Currently, if we've hit the parallel apply worker limit but not the sync worker limit
and we find an unused worker slot, garbage collection doesn't run. Would it
make sense to also run garbage collection in that case?

(2)
If garbage collection removes at least one worker, logicalrep_worker_launch()
scans all worker slots again to look for a free one. But since we know at least one
slot was freed, this retry might be unnecessary. We could just reuse the freed
slot directly. Is that correct?


The attached patch addresses both points.
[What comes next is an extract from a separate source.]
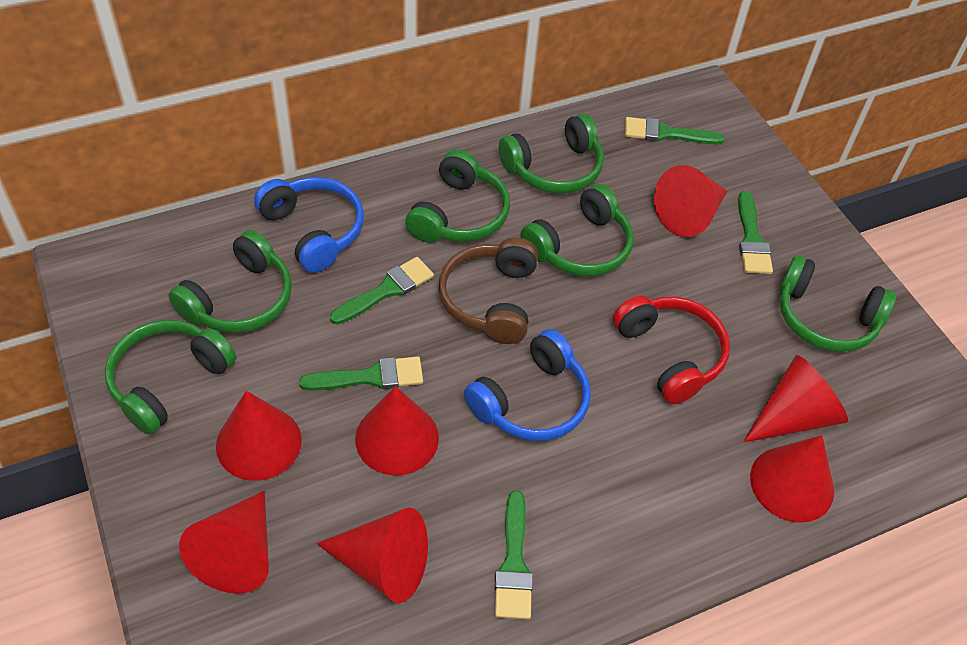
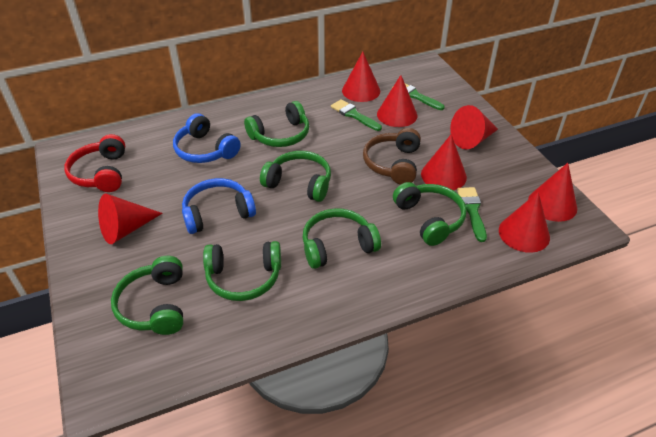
green brush: [299,356,423,390] [330,257,434,325] [495,490,533,619] [625,117,725,145] [738,191,773,274] = 5 -> [331,99,382,131] [392,84,445,110] [457,187,487,242] = 3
Since logicalrep_worker_launch()
isn't a performance-critical path, this might not be a high-priority change.
But if my understanding is correct, I'm a bit tempted to apply it as a refactoring.

Regards,

-- 
Fujii Masao
Advanced Computing Technology Center
Research and Development Headquarters
NTT DATA CORPORATION

Attachment

Re: Questions about logicalrep_worker_launch()

From
Masahiko Sawada
Date:
Hi,

On Fri, Apr 25, 2025 at 9:10 AM Fujii Masao <masao.fujii@oss.nttdata.com> wrote:
>
> Hi,
>
> While reading the code of logicalrep_worker_launch(), I had two questions:
>
> (1)
> When the sync worker limit per subscription is reached, logicalrep_worker_launch()
> runs garbage collection to try to free up slots before checking the limit again.
> That makes sense.
>
> But should we do the same when the parallel apply worker limit is reached?
> Currently, if we've hit the parallel apply worker limit but not the sync worker limit
> and we find an unused worker slot, garbage collection doesn't run. Would it
> make sense to also run garbage collection in that case?
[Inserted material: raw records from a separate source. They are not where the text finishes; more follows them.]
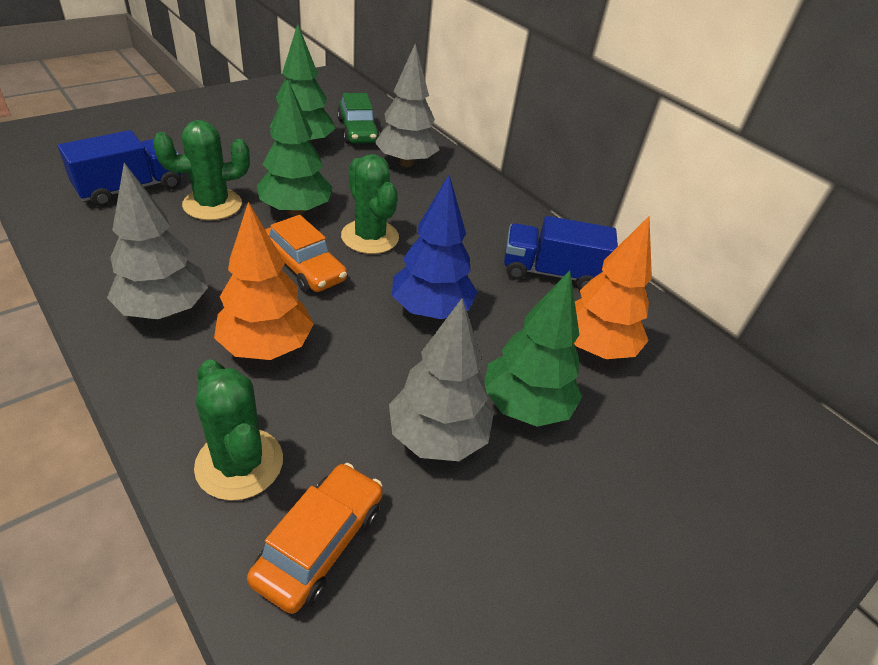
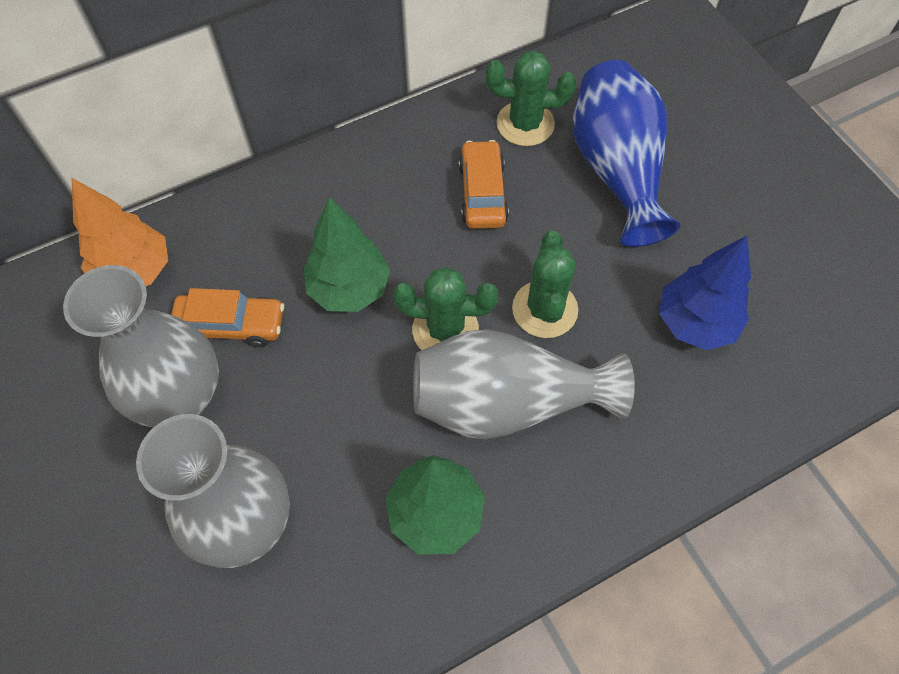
blue truck: [58,130,181,207] [504,216,618,290] = 2 -> none = 0
blue vase: none = 0 -> [572,60,680,247] = 1
green car: [337,93,380,144] = 1 -> none = 0
green tree: [257,79,333,216] [270,24,336,144] [484,270,582,427] = 3 -> [304,197,390,312] [386,455,485,554] = 2
grey tree: [107,163,208,319] [375,44,439,167] [389,298,494,461] = 3 -> none = 0
grey vase: none = 0 -> [63,265,219,427] [136,414,290,568] [413,329,635,439] = 3
orange tree: [214,202,314,360] [574,216,652,359] = 2 -> [72,178,168,286] = 1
Good point. In that case, we would end up not being able to launch
parallel apply workers for the subscription until either we used up
all worker slots or reached the sync worker limit, which is bad.

>
> (2)
> If garbage collection removes at least one worker, logicalrep_worker_launch()
> scans all worker slots again to look for a free one. But since we know at least one
> slot was freed, this retry might be unnecessary. We could just reuse the freed
> slot directly. Is that correct?

Agreed. Since these codes are protected by LogicalRepWorkerLock in an
exclusive mode, we should be able to use the worker slot that we just
cleaned up.

> The attached patch addresses both points. Since logicalrep_worker_launch()
> isn't a performance-critical path, this might not be a high-priority change.
> But if my understanding is correct, I'm a bit tempted to apply it as a refactoring.

I agree with these changes.

I think that while the changes for (2) should be for v19, the changes
for (1) might be treated as a bug fix?

Regards,

--
Masahiko Sawada
Amazon Web Services: https://aws.amazon.com